Walker explained that the anointing would take place off camera not simply because of the practicalities of marking the monarch’s head, hands, and chest with oil.
“I think it’s also the idea that it’s the most sacred part,” he said. “So Elizabeth II also demanded it. And, although it wasn’t filmed live, George VI also demanded that the anointing wasn’t shown. And that goes back even earlier where a canopy was — and indeed is — lowered, to keep the prying eyes away from that intimate moment between God and monarch.”
What does it mean?
The Church of England recognizes two “chief sacraments”: Baptism and the Eucharist, which are known as “dominical” sacraments because of their association with Jesus.

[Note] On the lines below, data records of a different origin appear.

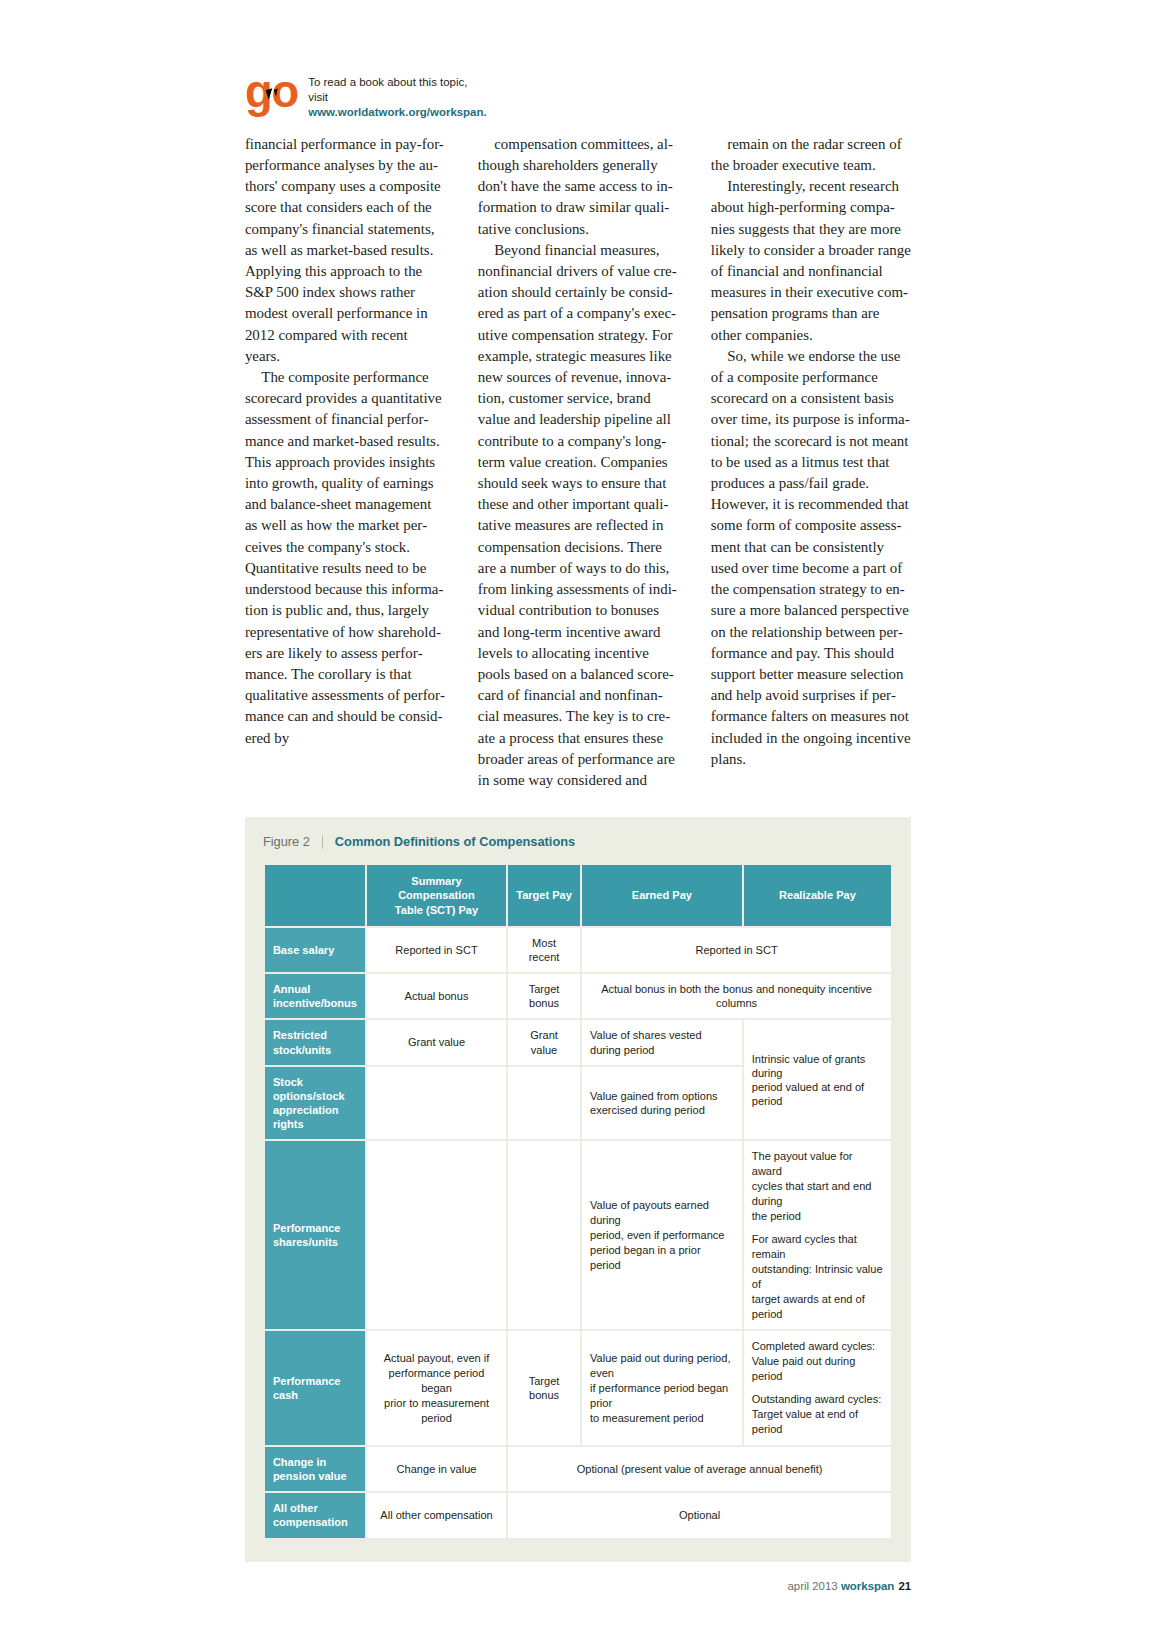go
To read a book about this topic, visit
www.worldatwork.org/workspan.
financial performance in pay-for-performance analyses by the authors' company uses a composite score that considers each of the company's financial statements, as well as market-based results. Applying this approach to the S&P 500 index shows rather modest overall performance in 2012 compared with recent years.
The composite performance scorecard provides a quantitative assessment of financial performance and market-based results. This approach provides insights into growth, quality of earnings and balance-sheet management as well as how the market perceives the company's stock. Quantitative results need to be understood because this information is public and, thus, largely representative of how shareholders are likely to assess performance. The corollary is that qualitative assessments of performance can and should be considered by
compensation committees, although shareholders generally don't have the same access to information to draw similar qualitative conclusions.
Beyond financial measures, nonfinancial drivers of value creation should certainly be considered as part of a company's executive compensation strategy. For example, strategic measures like new sources of revenue, innovation, customer service, brand value and leadership pipeline all contribute to a company's long-term value creation. Companies should seek ways to ensure that these and other important qualitative measures are reflected in compensation decisions. There are a number of ways to do this, from linking assessments of individual contribution to bonuses and long-term incentive award levels to allocating incentive pools based on a balanced scorecard of financial and nonfinancial measures. The key is to create a process that ensures these broader areas of performance are in some way considered and
remain on the radar screen of the broader executive team.
Interestingly, recent research about high-performing companies suggests that they are more likely to consider a broader range of financial and nonfinancial measures in their executive compensation programs than are other companies.
So, while we endorse the use of a composite performance scorecard on a consistent basis over time, its purpose is informational; the scorecard is not meant to be used as a litmus test that produces a pass/fail grade. However, it is recommended that some form of composite assessment that can be consistently used over time become a part of the compensation strategy to ensure a more balanced perspective on the relationship between performance and pay. This should support better measure selection and help avoid surprises if performance falters on measures not included in the ongoing incentive plans.
Figure 2 Common Definitions of Compensations
| | Summary Compensation Table (SCT) Pay | Target Pay | Earned Pay | Realizable Pay |
| --- | --- | --- | --- | --- |
| Base salary | Reported in SCT | Most recent | Reported in SCT |
| Annual incentive/bonus | Actual bonus | Target bonus | Actual bonus in both the bonus and nonequity incentive columns |
| Restricted stock/units | Grant value | Grant value | Value of shares vested during period | Intrinsic value of grants during period valued at end of period |
| Stock options/stock appreciation rights | | | Value gained from options exercised during period |
| Performance shares/units | | | Value of payouts earned during period, even if performance period began in a prior period | The payout value for award cycles that start and end during the period For award cycles that remain outstanding: Intrinsic value of target awards at end of period |
| Performance cash | Actual payout, even if performance period began prior to measurement period | Target bonus | Value paid out during period, even if performance period began prior to measurement period | Completed award cycles: Value paid out during period Outstanding award cycles: Target value at end of period |
| Change in pension value | Change in value | Optional (present value of average annual benefit) |
| All other compensation | All other compensation | Optional |
april 2013 workspan 21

The church’s official website says there are “five other sacramental ministries of grace that are also seen as channels of God’s presence and action”: Confirmation, reconciliation, anointing of the sick, marriage, and ordination.
Walker told The Pillar that the Anglican Communion had seen a revival of the practice of anointing over the past 50 years, in both sacramental and non-sacramental contexts.
“Probably it has more of a particular connection now, in that anointing has come back for most of the Church of England, at Baptism and at Confirmation, and the use of the oil of chrism at our initiation as Christians,” he said, “and the king’s initiation as monarch is that much clearer.”
He noted that the renewed appreciation for anointing came from “two ends” of the Anglican spectrum.
“You’ve had the rediscovery of anointing with the Anglo-Catholic movement and the refocusing on the sacramental life of the Church. But also in the charismatic movement, anointing is a very big thing. It’s something that they’ll regularly talk about because of course it’s scriptural,” he said.
Walker described the coronation ceremony as “a wonderful opportunity to teach people about what anointing is.”
“Almost the same words as are used at Confirmation will be used at the moment of anointing,” he said. “The invocation of the seven gifts of the Spirit, singing ‘Come, Holy Ghost, our souls inspire’... [a] really direct link between what we hope happens to all of us at our confirmations and what we hope happens to the king at his anointing.”
Walker suggested the anointing was also an eloquent expression of where authority truly lies.
“The anointing is almost really the ultimate symbol of the fact that the king’s authority derives from something far deeper, far more powerful than him, than the people, or than anything else,” he said. “It’s a real acknowledgment that the place where power comes from is the divine, is God.”
He added: “This is the most public profession of Christianity by any public figure, I think, in any state who isn’t in fact simultaneously a bishop like the pope around the world today. It’s quite an astonishingly bold assertion of Christianity.”